(DATA PROVIDED):
-- Opening Marker --

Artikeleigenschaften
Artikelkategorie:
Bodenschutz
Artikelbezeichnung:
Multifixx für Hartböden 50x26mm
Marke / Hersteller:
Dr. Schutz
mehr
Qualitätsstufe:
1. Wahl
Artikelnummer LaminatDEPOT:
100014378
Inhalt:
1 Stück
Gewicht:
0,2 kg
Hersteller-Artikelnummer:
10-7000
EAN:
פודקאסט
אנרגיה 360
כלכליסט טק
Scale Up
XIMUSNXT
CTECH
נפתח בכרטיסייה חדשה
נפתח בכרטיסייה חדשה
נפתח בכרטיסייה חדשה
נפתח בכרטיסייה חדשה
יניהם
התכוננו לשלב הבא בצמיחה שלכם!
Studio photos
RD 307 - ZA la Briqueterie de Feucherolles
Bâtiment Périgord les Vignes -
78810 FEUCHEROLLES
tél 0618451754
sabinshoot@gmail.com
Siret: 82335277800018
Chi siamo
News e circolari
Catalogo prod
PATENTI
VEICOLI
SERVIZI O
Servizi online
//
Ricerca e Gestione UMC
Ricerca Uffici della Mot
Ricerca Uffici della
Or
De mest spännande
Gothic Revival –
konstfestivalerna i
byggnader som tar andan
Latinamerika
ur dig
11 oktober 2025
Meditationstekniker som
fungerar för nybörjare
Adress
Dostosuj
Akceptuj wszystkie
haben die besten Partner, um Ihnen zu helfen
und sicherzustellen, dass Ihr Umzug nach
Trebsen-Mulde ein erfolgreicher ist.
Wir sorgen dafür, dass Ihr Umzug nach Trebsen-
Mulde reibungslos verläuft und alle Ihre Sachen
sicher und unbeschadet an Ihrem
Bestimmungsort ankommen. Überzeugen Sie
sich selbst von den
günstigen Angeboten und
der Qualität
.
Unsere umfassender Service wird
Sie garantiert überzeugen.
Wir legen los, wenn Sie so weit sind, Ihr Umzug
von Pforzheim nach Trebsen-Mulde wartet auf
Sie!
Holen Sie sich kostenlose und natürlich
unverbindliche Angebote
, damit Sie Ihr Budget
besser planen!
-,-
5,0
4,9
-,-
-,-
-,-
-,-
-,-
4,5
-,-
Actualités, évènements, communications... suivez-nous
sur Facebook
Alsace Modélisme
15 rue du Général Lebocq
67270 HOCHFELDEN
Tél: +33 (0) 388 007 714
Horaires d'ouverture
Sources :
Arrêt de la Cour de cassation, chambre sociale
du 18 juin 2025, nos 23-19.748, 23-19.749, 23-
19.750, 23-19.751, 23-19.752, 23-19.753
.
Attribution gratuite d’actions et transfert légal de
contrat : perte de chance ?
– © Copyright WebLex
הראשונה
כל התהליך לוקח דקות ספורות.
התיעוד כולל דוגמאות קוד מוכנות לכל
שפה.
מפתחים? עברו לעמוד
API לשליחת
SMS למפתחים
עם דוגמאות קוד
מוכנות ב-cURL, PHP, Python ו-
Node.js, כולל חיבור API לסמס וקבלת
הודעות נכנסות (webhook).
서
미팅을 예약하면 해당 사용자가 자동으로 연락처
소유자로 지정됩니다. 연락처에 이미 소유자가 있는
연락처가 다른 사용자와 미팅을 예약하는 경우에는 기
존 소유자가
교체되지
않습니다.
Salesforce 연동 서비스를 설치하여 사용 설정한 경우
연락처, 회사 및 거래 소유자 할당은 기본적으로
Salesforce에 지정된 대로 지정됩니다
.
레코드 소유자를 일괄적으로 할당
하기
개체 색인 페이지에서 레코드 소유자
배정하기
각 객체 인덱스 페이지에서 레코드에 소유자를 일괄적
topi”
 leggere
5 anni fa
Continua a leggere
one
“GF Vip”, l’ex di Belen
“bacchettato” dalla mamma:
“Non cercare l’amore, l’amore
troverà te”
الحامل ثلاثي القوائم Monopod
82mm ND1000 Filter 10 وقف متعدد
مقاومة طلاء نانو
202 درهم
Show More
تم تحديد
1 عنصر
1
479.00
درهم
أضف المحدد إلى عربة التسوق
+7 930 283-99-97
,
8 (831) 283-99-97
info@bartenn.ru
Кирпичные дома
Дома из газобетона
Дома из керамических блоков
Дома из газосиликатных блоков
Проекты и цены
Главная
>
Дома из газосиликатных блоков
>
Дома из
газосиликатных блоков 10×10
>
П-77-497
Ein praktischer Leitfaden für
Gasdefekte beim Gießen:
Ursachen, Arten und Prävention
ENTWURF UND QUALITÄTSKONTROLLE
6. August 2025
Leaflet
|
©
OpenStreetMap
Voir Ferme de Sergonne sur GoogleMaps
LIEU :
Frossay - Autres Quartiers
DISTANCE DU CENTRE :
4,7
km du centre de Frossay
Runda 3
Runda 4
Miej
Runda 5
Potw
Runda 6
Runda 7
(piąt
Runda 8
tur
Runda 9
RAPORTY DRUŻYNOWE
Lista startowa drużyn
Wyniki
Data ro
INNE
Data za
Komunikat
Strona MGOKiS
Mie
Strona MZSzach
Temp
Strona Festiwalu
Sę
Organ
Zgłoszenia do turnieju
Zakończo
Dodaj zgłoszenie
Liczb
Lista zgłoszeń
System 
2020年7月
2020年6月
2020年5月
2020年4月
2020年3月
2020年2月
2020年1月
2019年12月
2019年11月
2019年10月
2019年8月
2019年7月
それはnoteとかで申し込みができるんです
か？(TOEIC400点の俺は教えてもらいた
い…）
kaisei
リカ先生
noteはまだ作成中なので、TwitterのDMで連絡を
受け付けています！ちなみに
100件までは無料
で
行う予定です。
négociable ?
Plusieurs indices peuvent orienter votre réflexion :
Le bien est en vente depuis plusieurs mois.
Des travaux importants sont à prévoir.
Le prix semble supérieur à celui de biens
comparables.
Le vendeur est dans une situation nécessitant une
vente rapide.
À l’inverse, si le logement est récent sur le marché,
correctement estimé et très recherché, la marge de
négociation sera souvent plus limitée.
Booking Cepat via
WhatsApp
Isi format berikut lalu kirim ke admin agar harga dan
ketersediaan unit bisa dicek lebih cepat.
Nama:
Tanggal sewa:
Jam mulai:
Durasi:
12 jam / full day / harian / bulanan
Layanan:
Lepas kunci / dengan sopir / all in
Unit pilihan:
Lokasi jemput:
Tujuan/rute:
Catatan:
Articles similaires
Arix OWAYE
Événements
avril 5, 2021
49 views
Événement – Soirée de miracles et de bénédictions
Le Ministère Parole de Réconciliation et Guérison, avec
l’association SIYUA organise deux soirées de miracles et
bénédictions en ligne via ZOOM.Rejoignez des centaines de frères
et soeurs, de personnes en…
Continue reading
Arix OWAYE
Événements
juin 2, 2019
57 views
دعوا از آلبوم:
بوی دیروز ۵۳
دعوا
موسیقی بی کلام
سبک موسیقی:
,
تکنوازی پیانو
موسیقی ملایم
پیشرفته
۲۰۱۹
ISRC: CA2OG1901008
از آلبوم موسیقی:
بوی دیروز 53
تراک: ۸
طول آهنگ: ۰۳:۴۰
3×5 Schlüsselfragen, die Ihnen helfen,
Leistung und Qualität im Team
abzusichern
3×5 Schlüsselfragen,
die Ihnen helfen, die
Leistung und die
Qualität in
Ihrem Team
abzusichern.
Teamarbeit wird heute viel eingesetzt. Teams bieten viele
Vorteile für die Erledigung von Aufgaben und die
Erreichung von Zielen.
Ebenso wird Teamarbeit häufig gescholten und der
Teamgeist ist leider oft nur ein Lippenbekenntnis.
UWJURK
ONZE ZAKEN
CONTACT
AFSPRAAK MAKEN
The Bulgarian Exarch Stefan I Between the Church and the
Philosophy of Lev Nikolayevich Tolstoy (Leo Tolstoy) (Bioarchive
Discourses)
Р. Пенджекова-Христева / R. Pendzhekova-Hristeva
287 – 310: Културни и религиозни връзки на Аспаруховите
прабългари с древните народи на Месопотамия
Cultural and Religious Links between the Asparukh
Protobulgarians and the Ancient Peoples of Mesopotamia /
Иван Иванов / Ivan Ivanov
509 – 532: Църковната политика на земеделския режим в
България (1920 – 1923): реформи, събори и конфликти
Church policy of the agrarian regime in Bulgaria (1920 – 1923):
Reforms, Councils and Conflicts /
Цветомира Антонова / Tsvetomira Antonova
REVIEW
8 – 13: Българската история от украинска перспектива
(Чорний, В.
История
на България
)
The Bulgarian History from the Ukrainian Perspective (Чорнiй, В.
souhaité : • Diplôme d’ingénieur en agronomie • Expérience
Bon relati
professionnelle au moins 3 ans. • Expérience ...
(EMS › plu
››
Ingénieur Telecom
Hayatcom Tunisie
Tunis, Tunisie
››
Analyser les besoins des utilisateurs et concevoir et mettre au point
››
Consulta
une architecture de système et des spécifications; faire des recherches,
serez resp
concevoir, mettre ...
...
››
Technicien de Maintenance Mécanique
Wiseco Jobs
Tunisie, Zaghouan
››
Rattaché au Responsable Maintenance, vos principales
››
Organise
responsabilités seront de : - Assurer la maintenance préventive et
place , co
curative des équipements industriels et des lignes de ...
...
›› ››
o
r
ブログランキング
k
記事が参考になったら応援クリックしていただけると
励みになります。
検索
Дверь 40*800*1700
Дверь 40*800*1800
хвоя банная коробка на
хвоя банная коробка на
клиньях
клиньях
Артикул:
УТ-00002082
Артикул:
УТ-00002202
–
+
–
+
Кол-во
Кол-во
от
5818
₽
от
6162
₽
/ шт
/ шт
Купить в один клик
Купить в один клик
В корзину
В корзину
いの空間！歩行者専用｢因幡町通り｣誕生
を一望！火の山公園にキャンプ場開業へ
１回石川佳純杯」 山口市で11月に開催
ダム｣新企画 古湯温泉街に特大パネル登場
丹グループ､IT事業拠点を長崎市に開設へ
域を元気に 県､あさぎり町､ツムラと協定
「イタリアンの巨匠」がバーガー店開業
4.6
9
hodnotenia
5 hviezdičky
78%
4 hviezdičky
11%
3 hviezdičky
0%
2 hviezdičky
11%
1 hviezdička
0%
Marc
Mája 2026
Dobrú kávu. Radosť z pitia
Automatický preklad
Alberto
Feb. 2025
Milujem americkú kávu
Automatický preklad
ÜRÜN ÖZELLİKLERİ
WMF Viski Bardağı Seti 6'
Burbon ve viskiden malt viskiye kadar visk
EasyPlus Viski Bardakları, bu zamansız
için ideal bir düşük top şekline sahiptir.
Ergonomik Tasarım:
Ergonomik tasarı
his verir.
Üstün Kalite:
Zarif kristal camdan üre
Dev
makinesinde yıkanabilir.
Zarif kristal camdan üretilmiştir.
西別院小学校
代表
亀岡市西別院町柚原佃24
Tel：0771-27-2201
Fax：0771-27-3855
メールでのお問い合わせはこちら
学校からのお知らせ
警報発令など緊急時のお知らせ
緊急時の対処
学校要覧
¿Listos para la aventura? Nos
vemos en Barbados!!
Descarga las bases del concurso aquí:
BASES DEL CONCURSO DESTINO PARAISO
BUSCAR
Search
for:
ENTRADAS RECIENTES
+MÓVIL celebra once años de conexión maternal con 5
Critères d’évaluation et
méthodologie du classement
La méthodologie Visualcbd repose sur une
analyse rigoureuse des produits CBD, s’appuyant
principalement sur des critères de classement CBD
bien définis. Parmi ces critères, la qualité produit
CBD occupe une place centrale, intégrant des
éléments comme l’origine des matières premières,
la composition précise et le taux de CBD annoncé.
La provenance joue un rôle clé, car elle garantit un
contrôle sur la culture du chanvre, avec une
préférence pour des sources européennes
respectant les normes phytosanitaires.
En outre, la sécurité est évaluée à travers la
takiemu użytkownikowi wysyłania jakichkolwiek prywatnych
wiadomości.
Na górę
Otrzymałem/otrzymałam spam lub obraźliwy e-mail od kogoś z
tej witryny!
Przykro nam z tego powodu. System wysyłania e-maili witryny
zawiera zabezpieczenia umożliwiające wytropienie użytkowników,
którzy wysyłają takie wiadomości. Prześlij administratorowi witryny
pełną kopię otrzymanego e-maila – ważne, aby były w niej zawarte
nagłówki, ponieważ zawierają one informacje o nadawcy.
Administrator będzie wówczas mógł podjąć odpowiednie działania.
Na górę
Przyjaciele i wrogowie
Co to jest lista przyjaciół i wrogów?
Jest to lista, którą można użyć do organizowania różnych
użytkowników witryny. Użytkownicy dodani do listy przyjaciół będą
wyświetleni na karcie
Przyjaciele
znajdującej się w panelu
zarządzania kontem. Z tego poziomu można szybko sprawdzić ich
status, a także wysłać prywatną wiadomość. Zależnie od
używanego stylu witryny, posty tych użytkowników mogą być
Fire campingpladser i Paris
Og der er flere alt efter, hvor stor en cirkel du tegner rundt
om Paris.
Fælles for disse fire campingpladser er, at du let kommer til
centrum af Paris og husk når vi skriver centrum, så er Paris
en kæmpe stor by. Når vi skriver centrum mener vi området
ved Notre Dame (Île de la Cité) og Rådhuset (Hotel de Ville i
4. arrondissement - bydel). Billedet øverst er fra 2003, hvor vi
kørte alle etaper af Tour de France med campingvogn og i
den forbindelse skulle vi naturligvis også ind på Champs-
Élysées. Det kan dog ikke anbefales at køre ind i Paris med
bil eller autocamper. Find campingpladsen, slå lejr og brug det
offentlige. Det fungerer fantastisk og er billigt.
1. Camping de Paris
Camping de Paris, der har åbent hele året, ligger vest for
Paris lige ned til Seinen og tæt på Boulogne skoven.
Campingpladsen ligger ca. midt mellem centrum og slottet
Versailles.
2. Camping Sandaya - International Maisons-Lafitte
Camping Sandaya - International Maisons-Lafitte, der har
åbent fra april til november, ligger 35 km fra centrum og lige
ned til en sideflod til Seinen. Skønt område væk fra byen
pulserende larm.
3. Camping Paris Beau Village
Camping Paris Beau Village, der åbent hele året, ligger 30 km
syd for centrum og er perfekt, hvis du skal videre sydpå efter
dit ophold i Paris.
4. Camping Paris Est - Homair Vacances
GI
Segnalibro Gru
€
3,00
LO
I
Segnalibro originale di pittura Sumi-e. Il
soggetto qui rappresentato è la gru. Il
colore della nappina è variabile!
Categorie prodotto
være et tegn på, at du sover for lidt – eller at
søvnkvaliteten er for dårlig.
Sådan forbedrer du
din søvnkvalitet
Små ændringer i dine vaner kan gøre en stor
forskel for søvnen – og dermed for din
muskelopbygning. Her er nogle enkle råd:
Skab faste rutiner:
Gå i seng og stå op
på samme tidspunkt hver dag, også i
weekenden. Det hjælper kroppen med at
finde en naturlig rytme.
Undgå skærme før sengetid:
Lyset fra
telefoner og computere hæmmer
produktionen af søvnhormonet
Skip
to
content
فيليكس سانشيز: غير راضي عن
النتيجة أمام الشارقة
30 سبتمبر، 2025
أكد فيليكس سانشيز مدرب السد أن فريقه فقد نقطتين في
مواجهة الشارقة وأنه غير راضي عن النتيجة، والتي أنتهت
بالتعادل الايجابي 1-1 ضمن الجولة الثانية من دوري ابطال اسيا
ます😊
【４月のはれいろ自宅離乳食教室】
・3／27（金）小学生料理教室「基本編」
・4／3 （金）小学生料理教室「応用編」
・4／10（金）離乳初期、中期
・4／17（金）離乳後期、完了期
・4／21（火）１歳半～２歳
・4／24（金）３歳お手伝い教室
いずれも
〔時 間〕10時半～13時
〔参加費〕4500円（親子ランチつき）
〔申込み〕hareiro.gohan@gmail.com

-- Closing Marker --

(WHAT TO PRODUCE): Every line of the material above that includes the string "helfen" is required.

(RESULT OF THIS TASK):
haben die besten Partner, um Ihnen zu helfen
3×5 Schlüsselfragen, die Ihnen helfen,
die Ihnen helfen, die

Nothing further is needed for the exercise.